Reviewed: 27 June, 2009
Venue: Holland Park Theatre, Kensington, London

Here was a new production of Puccini’s “La bohème” for Opera Holland Park, and what a suitable staging it proved. There are no gimmicks in this straight-forward telling of the tale of love and despair. In Act One the four male friends are introduced as a happy bunch despite their poverty. Tender moments – Mimì’s first encounter with Rodolfo and her ultimate demise – were exactly that, generating pathos in this intimate setting.


The cast becomes uniformly better. In particular, the Rodolfo of Aldo di Toro took quite a while to warm up and throughout Act One he struggled to produce a suitable volume in his upper register. However, his partnership with Linda Richardson’s superb Mimì was always captivating and intensely believable. Their first meeting (by chance, with Mimì’s candle needing to be lit) was executed with playfulness.
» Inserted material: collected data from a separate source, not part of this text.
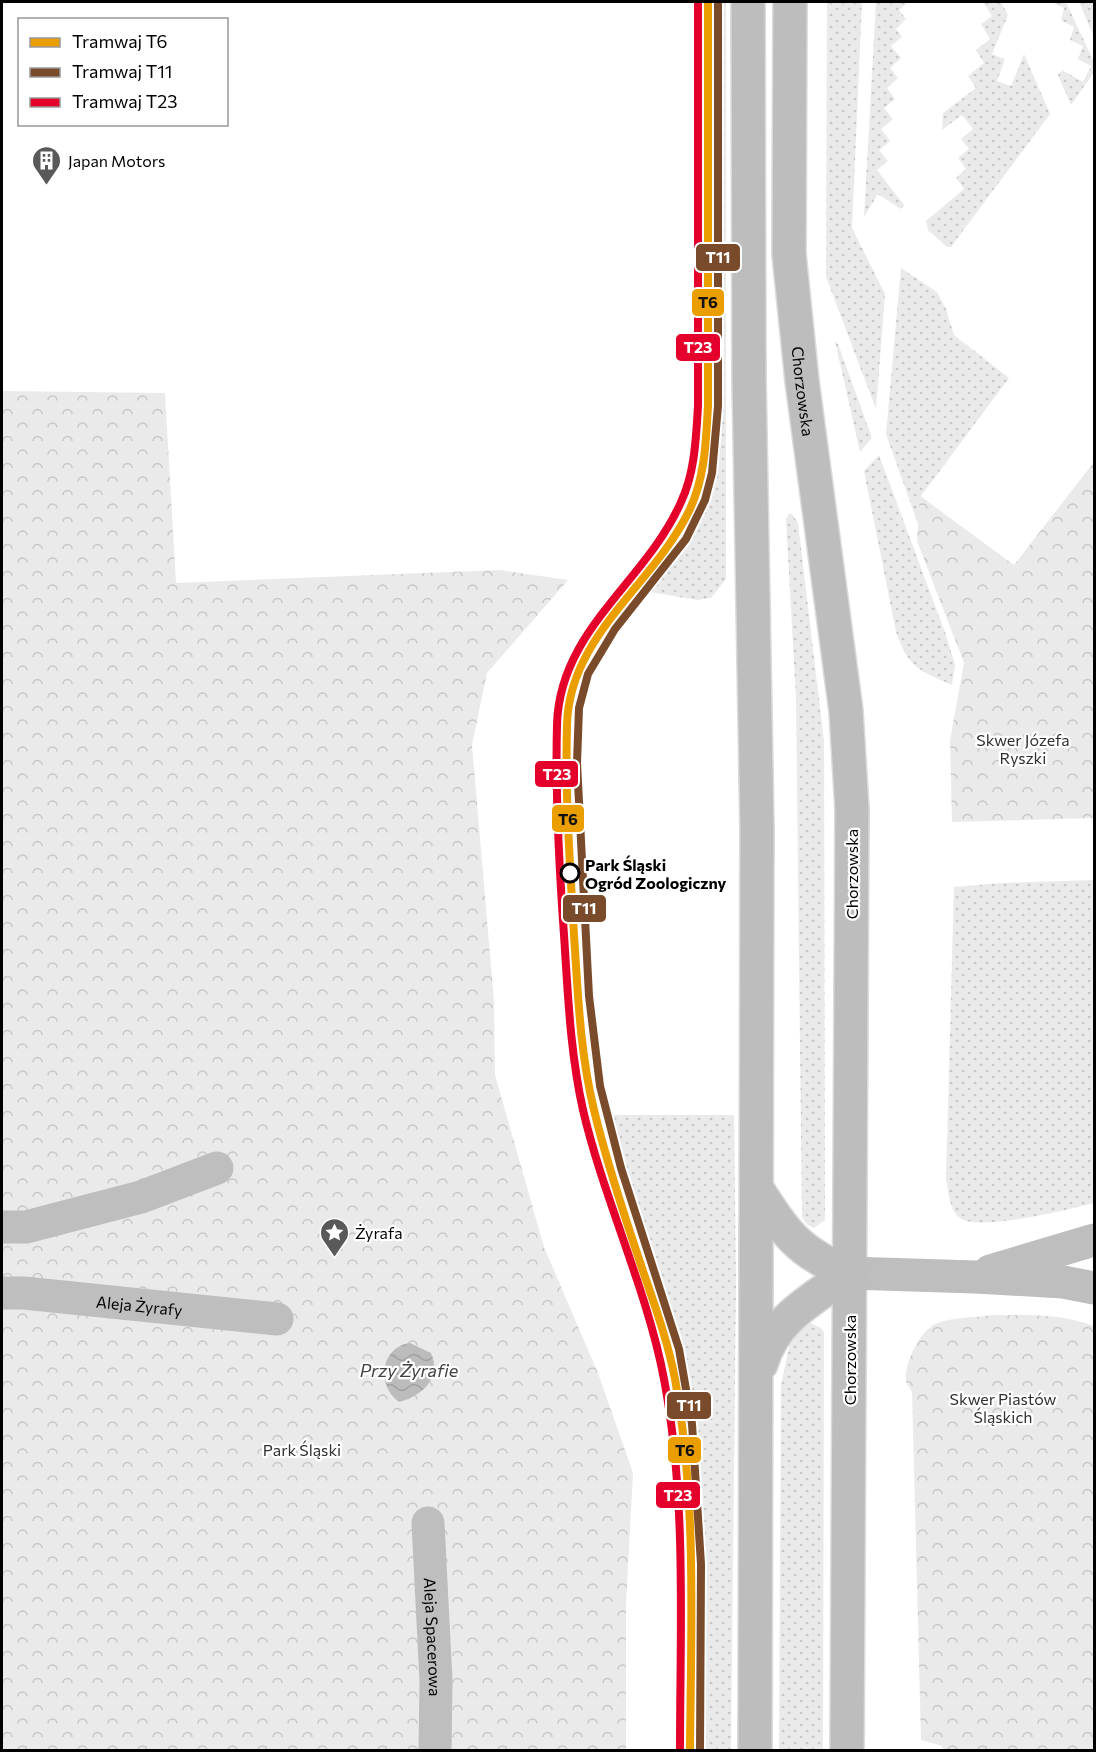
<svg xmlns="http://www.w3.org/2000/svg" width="1096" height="1752" viewBox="0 0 1096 1752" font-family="Commissioner,sans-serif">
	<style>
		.grass { fill: url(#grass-dots) }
		.forest { fill: url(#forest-crowns) }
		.water { fill: url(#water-waves) }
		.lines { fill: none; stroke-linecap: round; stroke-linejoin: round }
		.major-casing { stroke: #dbdbdb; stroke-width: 36 }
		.minor { stroke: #bebebe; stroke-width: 33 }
		.major { stroke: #bdbdbd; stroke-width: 33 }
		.tram-1-casing { stroke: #fff; stroke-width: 12 }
		.tram-2-casing { stroke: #fff; stroke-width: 12 }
		.tram-3-casing { stroke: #fff; stroke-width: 12 }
		.tram-1 { stroke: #eb9e00; stroke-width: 8 }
		.tram-2 { stroke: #7a4b2a; stroke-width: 8 }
		.tram-3 { stroke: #e4002b; stroke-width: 8 }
		.stop-dot { fill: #fff; stroke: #000; stroke-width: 3 }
		.labels { text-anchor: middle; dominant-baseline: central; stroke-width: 4.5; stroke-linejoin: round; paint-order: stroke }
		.poi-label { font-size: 16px; fill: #000; stroke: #fff; text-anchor: start }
		.street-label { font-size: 16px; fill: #000; stroke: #fff }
		.park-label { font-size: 16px; fill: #303030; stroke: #fff }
		.stop-label { font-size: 16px; font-weight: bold; fill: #000; stroke: #fff; text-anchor: start }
		.water-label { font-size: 18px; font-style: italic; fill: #414141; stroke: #fff }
		.line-badge { stroke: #fff; stroke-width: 2 }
		.badge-label { font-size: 16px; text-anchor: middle; font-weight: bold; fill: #fff }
		.pale-badge-label { font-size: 16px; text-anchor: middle; font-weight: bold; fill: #111 }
	</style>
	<defs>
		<pattern id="grass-dots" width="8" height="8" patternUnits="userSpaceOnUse" patternTransform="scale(1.5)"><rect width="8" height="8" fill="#eaeaea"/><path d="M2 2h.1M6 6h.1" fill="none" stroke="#c7c7c7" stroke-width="1.8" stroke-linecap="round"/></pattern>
		<pattern id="forest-crowns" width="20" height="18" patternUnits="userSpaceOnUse" patternTransform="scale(1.5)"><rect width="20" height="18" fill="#eaeaea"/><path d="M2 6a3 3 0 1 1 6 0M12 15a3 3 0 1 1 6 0" fill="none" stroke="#c7c7c7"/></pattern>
		<pattern id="water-waves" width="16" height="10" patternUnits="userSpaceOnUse" patternTransform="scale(1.5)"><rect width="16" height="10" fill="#bcbcbc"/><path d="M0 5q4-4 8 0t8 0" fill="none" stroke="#a0a0a0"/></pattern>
	</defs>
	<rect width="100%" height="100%" fill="#fff"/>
	<g class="grass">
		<path d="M 716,2 L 726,2 L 726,579 L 711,598 L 697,600 L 644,591 C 684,547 706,511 716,451 Z"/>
		<polygon points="827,2 862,2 852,228 885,294 876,409 826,277"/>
		<polygon points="876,2 908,2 899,10 906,19 896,29 902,37 891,46 901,58 890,68 898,78 887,88 895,99 884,108 893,119 881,129 890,141 879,150 888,161 877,170 904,205 901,209 878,194 864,217"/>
		<polygon points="983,2 1001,2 1008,15 992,54 1005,59 997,81 1011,86 1024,54 1050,114 951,247 947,247 928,230 926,221 964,189 956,178 966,169 958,158 969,149 961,139 973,129 962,115 942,130 943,113 976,88 968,76 984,63 976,50 990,39 981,24 992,16"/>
		<polygon points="1051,2 1066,2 1094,62 1094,72 1071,105 1058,75 1062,70 1083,82 1091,66 1078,59 1083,46 1070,40 1074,27 1061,20 1064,8"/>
		<polygon points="1079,2 1094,2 1094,37"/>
		<polygon points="901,268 937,292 946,309 954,335 1009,378 921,496 1094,641 919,527 886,434"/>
		<polygon points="835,341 838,344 872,438 860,452"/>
		<path d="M 879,455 L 946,635 L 955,665 L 952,685 C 919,670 909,669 896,632 L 864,471 Z"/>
		<polygon points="789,514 792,514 798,523 824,741 825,1220 814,1228 806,1224 802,1217 796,698 786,519"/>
		<path d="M 1094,880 L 1094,1203 C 1071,1209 979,1232 960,1218 C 949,1210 949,1192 946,1179 L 954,887 L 1002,883 Z"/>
		<path d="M 608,1115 L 734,1115 L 736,1281 L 731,1750 L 701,1750 C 701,1645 709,1529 693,1425 C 678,1318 640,1217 608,1115 Z"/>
		<polygon points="810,1323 821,1328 824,1332 823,1750 779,1750 781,1385 791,1338"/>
	</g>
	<g class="forest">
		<polygon points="2,391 165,393 176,583 500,570 568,580 487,673 472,745 494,1001 495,1075 544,1247 598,1373 633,1473 626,1605 626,1750 2,1750"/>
		<polygon points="1094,462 1094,818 952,822 950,740 964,663 917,541 920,496 1014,565"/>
		<path d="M 991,1315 C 1026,1315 1061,1313 1094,1326 L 1094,1750 L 943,1750 L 942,1746 L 921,1740 L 912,1392 C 910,1388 906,1384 906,1380 C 904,1363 920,1332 935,1324 C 951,1317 974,1318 991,1315 Z"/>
	</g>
	<path class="water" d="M 410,1343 L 431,1353 C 442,1378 422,1396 399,1402 C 376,1386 380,1347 410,1343 Z"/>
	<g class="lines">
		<defs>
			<g id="major">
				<polyline points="748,2 749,378 757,829 755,1750"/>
				<path id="s3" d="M 790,2 L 789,254 L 802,381 L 846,711 L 852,809 L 847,1750"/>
				<path d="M 757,1189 C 786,1234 799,1253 849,1273"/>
				<path d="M 761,1364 C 775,1317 812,1300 849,1273"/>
			</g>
		</defs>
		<use href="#major" class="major-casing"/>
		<g class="minor">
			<polyline points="2,1227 26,1227 141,1197 217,1168"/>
			<polyline points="990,1271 1094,1240"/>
			<polyline points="849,1273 975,1277 1063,1282 1094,1288"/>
			<path id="s1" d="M 2,1293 L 24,1293 L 277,1319"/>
			<path id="s2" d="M 428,1523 L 436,1681 L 435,1750"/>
		</g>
		<use href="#major" class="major"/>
		<defs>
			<path id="tram-1" d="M 690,1750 C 691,1627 697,1501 675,1379 C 668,1342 655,1306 643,1271 C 625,1218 607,1164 594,1110 C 580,1053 578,994 574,935 C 570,865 565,795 567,725 C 569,635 654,585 690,509 C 705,477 706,441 708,406 L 708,2"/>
			<polyline id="tram-2" points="700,1750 701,1564 692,1424 679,1349 621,1168 600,1086 589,996 577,763 579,708 588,674 615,629 686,539 705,500 712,473 718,406 718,2"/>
			<path id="tram-3" d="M 680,1750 C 680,1627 687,1500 664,1379 C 647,1289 604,1200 583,1110 C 570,1052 568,994 564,935 C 559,865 555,795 557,725 C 559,630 646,582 681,502 C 695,472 696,438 698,406 L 698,2"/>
		</defs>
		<use href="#tram-1" class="tram-1-casing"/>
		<use href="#tram-2" class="tram-2-casing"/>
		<use href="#tram-3" class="tram-3-casing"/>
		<use href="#tram-1" class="tram-1"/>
		<use href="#tram-2" class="tram-2"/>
		<use href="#tram-3" class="tram-3"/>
	</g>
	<defs>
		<symbol id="building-pin" viewBox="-11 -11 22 30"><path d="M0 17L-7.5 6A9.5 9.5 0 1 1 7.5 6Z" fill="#595959" stroke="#fff"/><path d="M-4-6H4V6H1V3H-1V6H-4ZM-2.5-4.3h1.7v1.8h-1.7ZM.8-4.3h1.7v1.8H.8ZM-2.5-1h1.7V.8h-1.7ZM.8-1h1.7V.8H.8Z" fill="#fff"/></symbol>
		<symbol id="sight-pin" viewBox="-11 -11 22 30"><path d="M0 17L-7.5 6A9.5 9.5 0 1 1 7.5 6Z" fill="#595959" stroke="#fff"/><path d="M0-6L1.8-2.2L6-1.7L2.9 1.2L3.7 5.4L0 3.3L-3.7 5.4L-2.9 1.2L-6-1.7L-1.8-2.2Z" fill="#fff"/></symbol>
	</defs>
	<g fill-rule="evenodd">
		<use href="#building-pin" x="30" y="144" width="33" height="45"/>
		<use href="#sight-pin" x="318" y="1216" width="33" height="45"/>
	</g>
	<circle class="stop-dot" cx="570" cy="873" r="9"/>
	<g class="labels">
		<g class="poi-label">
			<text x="68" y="160">Japan Motors</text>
			<text x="355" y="1232">Żyrafa</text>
		</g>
		<g class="street-label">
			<text stroke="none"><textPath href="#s3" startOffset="390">Chorzowska</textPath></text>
			<text transform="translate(851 874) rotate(-90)">Chorzowska</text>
			<text stroke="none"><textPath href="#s1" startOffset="138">Aleja Żyrafy</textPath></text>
			<text transform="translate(849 1360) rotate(-90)">Chorzowska</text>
			<text stroke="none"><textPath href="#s2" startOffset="114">Aleja Spacerowa</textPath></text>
		</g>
		<g class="park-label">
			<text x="1023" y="739">Skwer Józefa<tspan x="1023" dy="18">Ryszki</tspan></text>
			<text x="1003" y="1398">Skwer Piastów<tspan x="1003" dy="18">Śląskich</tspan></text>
			<text x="302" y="1449">Park Śląski</text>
		</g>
		<g class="stop-label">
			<text x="585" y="864">Park Śląski<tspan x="585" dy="18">Ogród Zoologiczny</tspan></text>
		</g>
		<g class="water-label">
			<text x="409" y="1370">Przy Żyrafie</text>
		</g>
	</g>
	<g class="line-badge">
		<rect x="695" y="243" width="46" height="29" rx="6" fill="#7a4b2a"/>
		<rect x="691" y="288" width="34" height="29" rx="6" fill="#eb9e00"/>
		<rect x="675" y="333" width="46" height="29" rx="6" fill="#e4002b"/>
		<rect x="534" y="760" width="45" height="28" rx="6" fill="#e4002b"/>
		<rect x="551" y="804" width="34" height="29" rx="6" fill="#eb9e00"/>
		<rect x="562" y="894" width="45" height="29" rx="6" fill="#7a4b2a"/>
		<rect x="666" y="1391" width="46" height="29" rx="6" fill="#7a4b2a"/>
		<rect x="667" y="1436" width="35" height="28" rx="6" fill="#eb9e00"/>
		<rect x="655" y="1481" width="46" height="28" rx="6" fill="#e4002b"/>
	</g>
	<g class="badge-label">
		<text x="718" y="263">T11</text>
		<text x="698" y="353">T23</text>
		<text x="557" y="780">T23</text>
		<text x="584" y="914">T11</text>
		<text x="689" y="1411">T11</text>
		<text x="678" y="1501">T23</text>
	</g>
	<g class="pale-badge-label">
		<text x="708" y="308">T6</text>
		<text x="568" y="825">T6</text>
		<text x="685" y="1456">T6</text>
	</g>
	<rect width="1096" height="1752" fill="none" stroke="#000000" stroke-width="6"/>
	<rect x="18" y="18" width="210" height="108" fill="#ffffff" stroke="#999999" stroke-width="1.5"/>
	<rect x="30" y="38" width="30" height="9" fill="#eb9e00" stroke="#999999" stroke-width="1.5"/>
	<text x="72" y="48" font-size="18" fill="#000000">Tramwaj T6</text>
	<rect x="30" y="68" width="30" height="9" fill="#7a4b2a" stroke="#999999" stroke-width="1.5"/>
	<text x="72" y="78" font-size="18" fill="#000000">Tramwaj T11</text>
	<rect x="30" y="98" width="30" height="9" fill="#e4002b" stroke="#999999" stroke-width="1.5"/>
	<text x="72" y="108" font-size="18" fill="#000000">Tramwaj T23</text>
</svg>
The Mimì of Richardson was a dramatic and potent triumph. Dressed as a dour housewife of (maybe) World War II, her soprano was beautifully clean, which gave her Act Three pleadings a sense of naïveté which seemed wholly appropriate. The only other woman in the opera, Musetta, is played as a busy and spoilt schoolgirl by Hye-Youn Lee, which did not seem appropriate and made her sympathy for Mimì in Act Four not quite believable.


The other man with a love interest (in Musetta) is Marcello. His portrayal – probably the direction – seemed a little distant from the action and, whilst the two main lovers should be at the fore, the other stories are important and ought not to be relegated. The philosopher Colline (Tim Mirfin) gets one notable contribution when he sings about his coat that he is going to pawn, which Mirfin delivered with aplomb and tinged with bittersweet irony and foreboding.


Njabulo Madlala sang the musician Schaunard, the one member of the quartet of friends who makes some money, and he was certainly dressed in fancy clothes. He and his friends bamboozling the landlord was done with great comic timing. The supporting cast and the chorus were in fine voice.


The City of London Sinfonia provided able support under Robert Dean. The orchestra was relatively small, pleasingly so, allowing, as it does, detail to appear naturally, exemplified by the Café Momus act.



  • Further performances on 29 June and 1, 3, 5 (matinee), 7, 9 & 11 July and 11, 13 & 15 August at 7.30 p.m.